The Brief and Wondrous Life of Intersectionality

Culture Culture & Society

Why the movement’s decline was all but inevitable

Intersectionality is in crisis. It is reeling from the Republican-led assault on left-wing radicalism, retreating to its campus redoubt. If it passes from our public discourse, its epitaph should read: “Often wrong, never in doubt.”

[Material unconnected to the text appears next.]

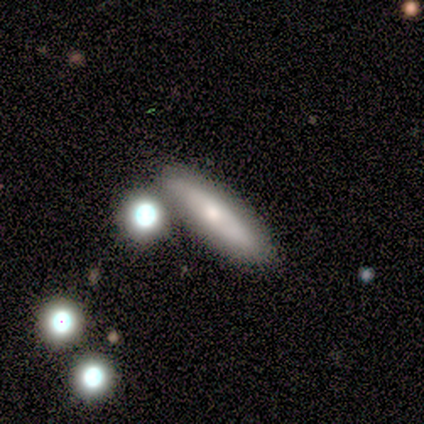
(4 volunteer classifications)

Evidence of intersectionality’s ongoing if incomplete demise accumulates by the day. EPA Administrator Lee Zeldin canceled a $50 million grant to the Climate Justice Alliance, which insisted that “the path to climate justice travels through a free Palestine.” On mass media wildly popular with young Americans—podcasts by “free thinkers” like Joe Rogan—intersectionality is a punch line. Mentions of intersectionality began to taper off in 2022, according to Google Books Ngram Viewer. Viral essays feature former social-justice warriors questioning, as one did, environmentalism that has “become less about conservation…and more about freeing Palestine.” Corporations are rolling back DEI programs and retiring ad campaigns designed as catnip for intersectional sensibilities. Ibram X. Kendi’s Center for Antiracist Research at Boston University—which “sought to examine bigotry in the United States from multidimensional, intersectional, and interdisciplinary perspectives”—fired most of its staff in late 2023 due to “public support having shifted and contributions waning.” It closed for good in January of this year.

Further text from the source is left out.